La transformation numérique ne touche pas seulement les entreprises mais également les collectivités territoriales. Symbole de cette révolution digitale, la création du poste d'administrateur général des données de plus en plus répandu dans le service public. Rencontre avec Nathalie Vernus-Prost, première « data chief officer » de France, en poste à la métropole de Lyon, et qui a en charge de diffuser de manière pertinente près d'un millier de jeux de donnée.

En quoi la gestion de la donnée ouverte (open data) elle un enjeu pour les collectivités ?
La donnée est indispensable au développement de nouveaux services à destination des usagers. (NDLR : Vélo’v, Onlymoov, …). Plus cette donnée sera précise plus elle sera utilisable et pertinente pour le plus grand nombre. Connaître en temps réel le nombre de places disponibles dans les parkings de Lyon, permettre aux non-voyants d'obtenir leur localisation exacte ainsi que les principaux points d'intérêt à proximité grâce à une commande vocale ou le nombre de défibrillateurs et leur implantation dans une commune sont des applications qui résultent d’une collecte, d’une gestion puis d’une diffusion à forte valeur ajoutée. La bonne gestion des données participe aussi au développement économique.

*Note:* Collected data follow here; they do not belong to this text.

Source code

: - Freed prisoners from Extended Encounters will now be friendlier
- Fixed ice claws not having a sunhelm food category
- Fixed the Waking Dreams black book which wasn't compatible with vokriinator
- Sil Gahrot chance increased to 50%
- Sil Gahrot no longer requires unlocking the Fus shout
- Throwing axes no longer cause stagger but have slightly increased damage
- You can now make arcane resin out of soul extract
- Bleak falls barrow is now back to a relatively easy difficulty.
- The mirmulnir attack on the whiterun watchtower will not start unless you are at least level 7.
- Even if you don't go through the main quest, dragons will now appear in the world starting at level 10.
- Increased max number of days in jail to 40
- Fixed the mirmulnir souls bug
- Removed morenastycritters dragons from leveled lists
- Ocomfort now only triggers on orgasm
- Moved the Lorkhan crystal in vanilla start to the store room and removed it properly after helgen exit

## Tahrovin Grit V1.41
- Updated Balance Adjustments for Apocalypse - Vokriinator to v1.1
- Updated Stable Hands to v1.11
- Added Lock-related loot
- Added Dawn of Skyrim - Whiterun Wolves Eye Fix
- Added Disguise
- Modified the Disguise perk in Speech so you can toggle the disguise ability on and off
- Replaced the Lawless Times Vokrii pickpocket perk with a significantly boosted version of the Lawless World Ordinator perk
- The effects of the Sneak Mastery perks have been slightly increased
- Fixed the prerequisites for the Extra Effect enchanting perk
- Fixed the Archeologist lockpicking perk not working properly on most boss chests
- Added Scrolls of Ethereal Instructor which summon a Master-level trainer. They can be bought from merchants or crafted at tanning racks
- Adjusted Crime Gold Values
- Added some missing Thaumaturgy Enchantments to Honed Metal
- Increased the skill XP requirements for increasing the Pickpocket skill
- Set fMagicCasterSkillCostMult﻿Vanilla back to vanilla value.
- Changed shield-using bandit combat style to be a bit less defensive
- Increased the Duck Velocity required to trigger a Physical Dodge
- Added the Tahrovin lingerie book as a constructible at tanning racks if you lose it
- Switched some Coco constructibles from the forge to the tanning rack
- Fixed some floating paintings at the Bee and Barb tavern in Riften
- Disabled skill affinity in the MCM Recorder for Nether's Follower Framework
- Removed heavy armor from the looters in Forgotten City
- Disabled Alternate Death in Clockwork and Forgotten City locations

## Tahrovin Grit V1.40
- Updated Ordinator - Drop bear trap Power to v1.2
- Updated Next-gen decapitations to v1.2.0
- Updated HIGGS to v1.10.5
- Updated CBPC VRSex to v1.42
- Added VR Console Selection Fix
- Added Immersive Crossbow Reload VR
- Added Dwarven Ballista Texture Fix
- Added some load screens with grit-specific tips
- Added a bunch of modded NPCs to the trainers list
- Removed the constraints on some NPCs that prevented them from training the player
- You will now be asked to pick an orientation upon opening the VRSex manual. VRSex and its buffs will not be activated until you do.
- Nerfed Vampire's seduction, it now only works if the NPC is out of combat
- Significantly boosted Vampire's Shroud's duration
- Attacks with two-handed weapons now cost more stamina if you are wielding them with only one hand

Quel être votre rôle à travers ce processus de collecte puis de diffusion de la donnée ?
L’objectif est d’abord d’encourager l’ensemble des services de la métropole à ouvrir leurs fichiers de données jusqu’alors sous-exploités. Il faut pouvoir argumenter sur un sujet, celui de l’open data qui ne parle pas forcément à tout le monde. Il faut donc pouvoir parler de la donnée, la décrire et montrer comment elle peut être utilisable et pertinente. Notre service travaille en étroite collaboration avec l’écosystème des entreprises locales pour développer des solutions utiles aux usagers de la ville.

Un exemple ?
Nous avons dernièrement optimisé l’ensemble des données relatives aux Maisons de la Métropole initialement dispersées dans chaque service. Au-delà d’une simple liste avec les adresses associées, nous avons intégré les horaires d’ouverture ainsi que la géolocalisation pour chacune d’entre elles. Des informations disponibles en ligne sur notre plate-forme Open Data (NDLR : https://data.grandlyon.com). Cela paraît simple mais encore faut-il mobiliser les services associés, collecter les données puis les traiter de manière à ce qu’elles puissent être utilisables par les usagers. Certaines postures doivent évoluer par rapport à la donnée. Le but étant in fine de proposer une vision territoriale de la donnée.

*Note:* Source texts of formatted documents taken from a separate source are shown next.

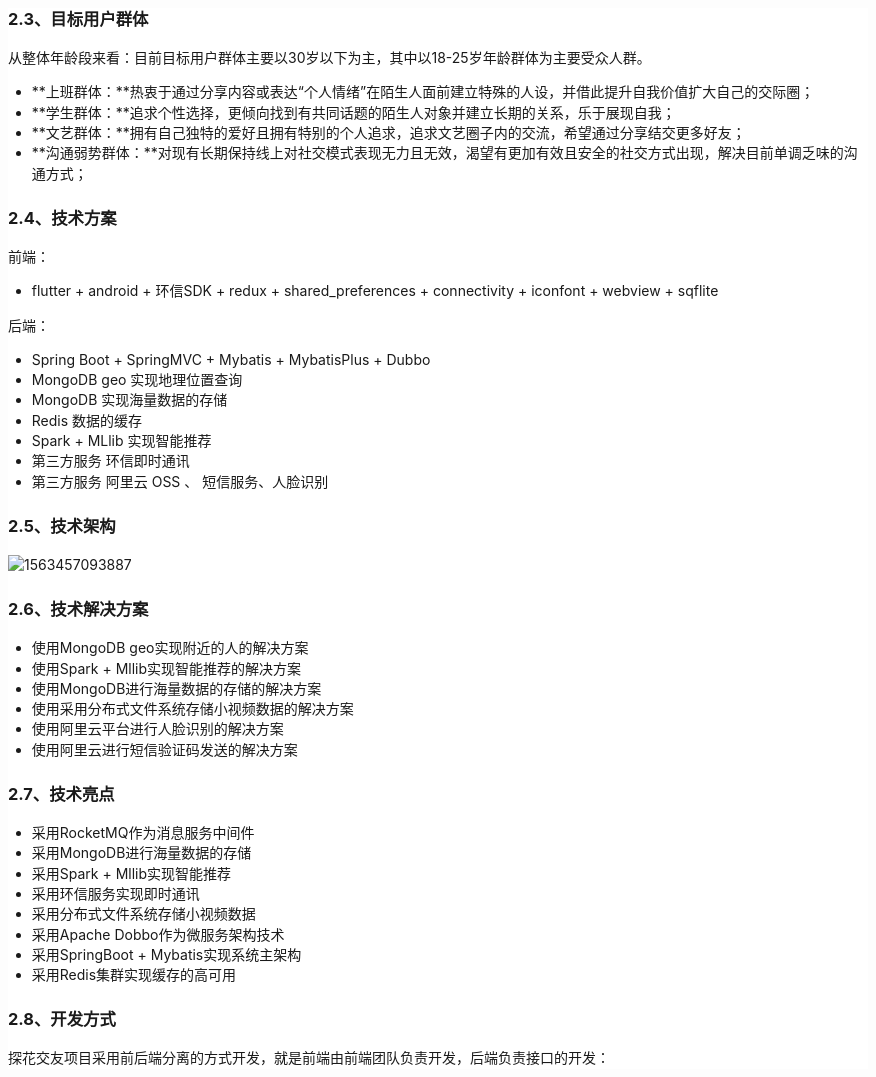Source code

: ### 2.3、目标用户群体

从整体年龄段来看：目前目标用户群体主要以30岁以下为主，其中以18-25岁年龄群体为主要受众人群。

- **上班群体：**热衷于通过分享内容或表达“个人情绪”在陌生人面前建立特殊的人设，并借此提升自我价值扩大自己的交际圈；
- **学生群体：**追求个性选择，更倾向找到有共同话题的陌生人对象并建立长期的关系，乐于展现自我；
- **文艺群体：**拥有自己独特的爱好且拥有特别的个人追求，追求文艺圈子内的交流，希望通过分享结交更多好友；
- **沟通弱势群体：**对现有长期保持线上对社交模式表现无力且无效，渴望有更加有效且安全的社交方式出现，解决目前单调乏味的沟通方式；

### 2.4、技术方案

前端：

- flutter + android + 环信SDK + redux + shared_preferences + connectivity + iconfont + webview + sqflite

后端：

- Spring Boot + SpringMVC + Mybatis + MybatisPlus + Dubbo
- MongoDB geo 实现地理位置查询
- MongoDB 实现海量数据的存储
- Redis 数据的缓存
- Spark + MLlib 实现智能推荐
- 第三方服务 环信即时通讯 
- 第三方服务 阿里云 OSS 、 短信服务、人脸识别

### 2.5、技术架构 

 ![1563457093887](assets/1563457093887.png)

### 2.6、技术解决方案

- 使用MongoDB geo实现附近的人的解决方案
- 使用Spark + Mllib实现智能推荐的解决方案
- 使用MongoDB进行海量数据的存储的解决方案
- 使用采用分布式文件系统存储小视频数据的解决方案
- 使用阿里云平台进行人脸识别的解决方案
- 使用阿里云进行短信验证码发送的解决方案

### 2.7、技术亮点

- 采用RocketMQ作为消息服务中间件
- 采用MongoDB进行海量数据的存储
- 采用Spark + Mllib实现智能推荐
- 采用环信服务实现即时通讯
- 采用分布式文件系统存储小视频数据
- 采用Apache Dobbo作为微服务架构技术
- 采用SpringBoot + Mybatis实现系统主架构
- 采用Redis集群实现缓存的高可用

### 2.8、开发方式

探花交友项目采用前后端分离的方式开发，就是前端由前端团队负责开发，后端负责接口的开发：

Où en sont vos discussions avec Google à propos de vos licences ?
La qualité des données produites sur la mobilité à l’échelon du territoire métropolitain intéresse effectivement Google et aussi Waze qui nous ont sollicité pour pouvoir les utiliser dans leurs applications GPS. Pour l’instant nous n’avons pas donné suite car nous souhaitons que nos politiques publiques soient respectées. Par exemple en matière de voierie, la métropole hiérarchise certaines voies en proposant aux automobilistes des parcours qui évitent des zones « protégées », avec par exemple des écoles. Nous ne souhaitons pas que ces zones voient leur trafic densifié par des applications GPS qui optimiseraient à outrance les temps de trajets en ville. Par là nous souhaitons également protéger et promouvoir le savoir-faire local des entreprises qui ont développé avec nos solutions de mobilité.